Spain’s El País noted that these are the worst fires of the last decade, with more than 55,000 hectares of land consumed – an area almost the size of the city of Madrid – and pointed to the operational fragility of those tasked with getting the fires under control. It also detailed how the water bombers' flight hours were cut dramatically since Milei took office.
Mongabay Latam quoted a new analysis by the scientific organisation World Weather Attribution which concludes that the extreme weather events that accompanied the fires were up to three times more likely due to global warming caused by the burning of fossil fuels.
Finally, Germany’s DW explained that the national government was finally forced to respond after the governors from the Río Negro and Santa Cruz provinces demanded it.
But all is not lost: an anonymous article by the Argentinian outlet La Política Online pushed for further accountability. It listed three of Milei’s decisions that worsened the Patagonia fires: choosing someone with no experience in natural resource conservation as director of Argentina’s 39 national parks; the deactivation of the Unified Command project planned to combat forest fires in Patagonia; and finally, an ideological refusal to acknowledge the role of climate change itself.
I asked environmental experts for their take on the Argentinian media’s failure to properly cover the wildfires. Bariloche-based climate activist Sofia Nemenmann said:
“In the climate crisis context, things are only going to worsen – we will not be able to avoid future fires, but we’ll try to contain them. However, we face an uphill road if the media refuses to mention the climate factor to comply with the government’s anti-science approach. Park rangers have lost their jobs just by mentioning climate change as a driver of fire.”
Sergio Federovisky, former vice-minister for the environment under President Alberto Fernandez (2019-2023), said:
“[Public] debate [in Argentina] is centered on whether Mapuche Indigenous people or Israeli tourists started the fires, which is why the response strategy is misguided: eight out of ten emergencies in Argentina are related to environmental issues, exacerbated by climate change. Therefore, the strategic focus must be on the environment, given that a changing climate requires long-term public policies and investment, and that is not something that Milei is willing to accept.”
I also spoke to Marc Castellnou, one of the world’s leading wildfire analysts. He told me that the 2026 fires are an evolution of what he saw in 2021 and 2024 in Patagonia, and that other countries in the Mediterranean, Canada, and the US state of California face similar challenges. Without effective strategies based on the realities of how climate change is playing out, he says, firefighters will always be playing catch-up.

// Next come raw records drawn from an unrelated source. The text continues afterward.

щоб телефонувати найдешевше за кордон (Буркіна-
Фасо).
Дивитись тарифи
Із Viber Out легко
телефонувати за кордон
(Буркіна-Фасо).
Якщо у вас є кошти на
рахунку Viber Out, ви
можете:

There is a tiny silver lining in this. The wildfires in Argentina helped fine-tune the AI engines of fire monitors in the Northern Hemisphere. Castellnou is currently working with the Meteorology and Air Quality research group at the University of Wageningen in the Netherlands to estimate the behaviour of future fires, including their type, size and intensity.
In Argentina, there has never been any discussion about how to adapt land-use planning to what climate change dictates. As extreme temperatures and natural disasters are set to become the new normal in Argentina and elsewhere, vulnerable communities like those in Epuyén will continue to bear the brunt.
Indeed, they are already facing new and urgent threats: the recent modification of the Glaciers Law will greenlight major new open-pit mining projects in periglacial areas that supply water needed for, among other things, putting out fires in Patagonia. Milei’s libertarian government also wants to repeal the Rural Lands Law, which prohibits foreign individuals or legal entities from acquiring rural lands that contain bodies of water, which are essential for firefighters in cases of environmental emergency.
Without much-needed interventions, we will see this same cycle of media coverage and disaster response strategy (or lack thereof) repeat itself.
The original article ‘La desigualdad es inflamable’ by Maristella Svampa was published in Spanish for Anfibia on January 12, 2026.